For most of its existence, Social Security was basically "unfunded": it didn't invest the contributions workers paid in, it simply paid them out to retirees. This hand-to-mouth operation worked because the nation's working population was steadily growing; so each generation, when it reached retirement age, could count on being supported by a much larger generation of workers. For those who worked in the system's early years it was a terrific deal.
But baby boom was followed by baby bust. In the decades ahead, a huge number of retirees will need to be supported by a rather small number of workers. Pay-as-you-go would require either slashing benefits, sharply increasing required contributions, or both.
Of course officials have known for a while that this was coming, and they actually -- surprise! -- took some responsible precautions. In 1977 required contributions were increased without a corresponding increase in benefits, and as a result the system has been steadily accumulating a fund that will greatly delay the date at which it runs out of money. But the fund still isn't big enough, and the increased contributions mean that the implied rate of return for today's workers is low compared with what they could get if they were free to invest their money for themselves.
The reason for that low return, once again, is not that the Social Security Administration is a lousy investor; it's that today's workers must over-contribute because previous generations of Americans didn't put in enough to finance their own retirement. It's a legacy of the pay-as-you-go past.

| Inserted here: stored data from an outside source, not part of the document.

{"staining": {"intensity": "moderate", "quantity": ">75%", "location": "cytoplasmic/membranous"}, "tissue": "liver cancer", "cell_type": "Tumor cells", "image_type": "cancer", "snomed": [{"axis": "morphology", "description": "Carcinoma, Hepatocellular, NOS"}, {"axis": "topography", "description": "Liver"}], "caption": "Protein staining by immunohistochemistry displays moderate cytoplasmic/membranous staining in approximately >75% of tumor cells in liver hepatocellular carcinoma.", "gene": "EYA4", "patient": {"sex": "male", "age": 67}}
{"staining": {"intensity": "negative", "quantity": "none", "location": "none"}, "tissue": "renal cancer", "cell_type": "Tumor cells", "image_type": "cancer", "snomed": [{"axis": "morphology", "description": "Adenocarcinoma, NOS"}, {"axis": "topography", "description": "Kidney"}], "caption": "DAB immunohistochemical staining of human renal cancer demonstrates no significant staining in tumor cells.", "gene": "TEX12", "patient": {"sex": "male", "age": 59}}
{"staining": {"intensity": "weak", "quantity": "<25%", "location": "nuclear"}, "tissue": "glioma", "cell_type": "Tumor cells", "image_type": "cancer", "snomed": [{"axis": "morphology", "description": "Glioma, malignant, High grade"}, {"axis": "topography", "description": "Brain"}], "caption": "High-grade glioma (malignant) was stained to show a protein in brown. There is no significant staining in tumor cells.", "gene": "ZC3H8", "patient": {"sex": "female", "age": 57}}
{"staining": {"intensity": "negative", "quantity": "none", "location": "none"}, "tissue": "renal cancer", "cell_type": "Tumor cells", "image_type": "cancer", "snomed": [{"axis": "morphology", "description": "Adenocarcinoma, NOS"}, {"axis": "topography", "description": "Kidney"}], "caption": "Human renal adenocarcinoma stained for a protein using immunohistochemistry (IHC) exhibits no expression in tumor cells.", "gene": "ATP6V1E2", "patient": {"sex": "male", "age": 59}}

Now what could a politician who wants to let workers invest their own money honestly propose? He might say: "I think that workers should be free to invest their own money. Of course, that means that we won't have enough money coming into the Social Security system to pay the benefits currently offered to Americans over 65; so I'm slashing those benefits, starting today. After all, the future belongs to the young!" Before making that proposal, however, the politician should learn a trade; he's going to be looking for another job very soon.
Or he might say: "I think that workers should be free to invest some of their contributions, say 15 percent, on their own. Of course, we have to maintain the benefits of today's retirees. So in return for giving today's workers the privilege of investing 15 percent of their contributions, I'm going to cut their guaranteed benefits by a lot more than 15 percent -- 30 percent, 40 percent, whatever it takes to keep the system actuarially sound. I believe that today's workers can make enough money in the stock market to compensate. And if you can't, my fellow Americans, that's your problem!"
That, as far as I can make out, is what George W. Bush is actually proposing -- though he has been more than vague about the details. He hasn't specified how much guaranteed benefits would be cut, let alone clearly stated that the percentage cut would have to be a lot larger than the share of contributions workers were freed to invest. (The plan described by Senator Daniel Patrick Moynihan on this page yesterday would in effect impose cuts on that scale, mainly through reduced cost-of-living adjustments and increased taxes on benefits).
What a politician can't honestly say is something like, "Even if a worker chose only the safest investment in the world, an inflation-adjusted U.S. government bond, he or she would receive twice the rate of return of Social Security" -- as if that were a meaningful comparison, as if the obligations to today's older Americans didn't have to be met. But that quote isn't made up -- it's what Mr. Bush actually said.
All I can say is that he'd never be able to get away with it if Al Gore were still alive.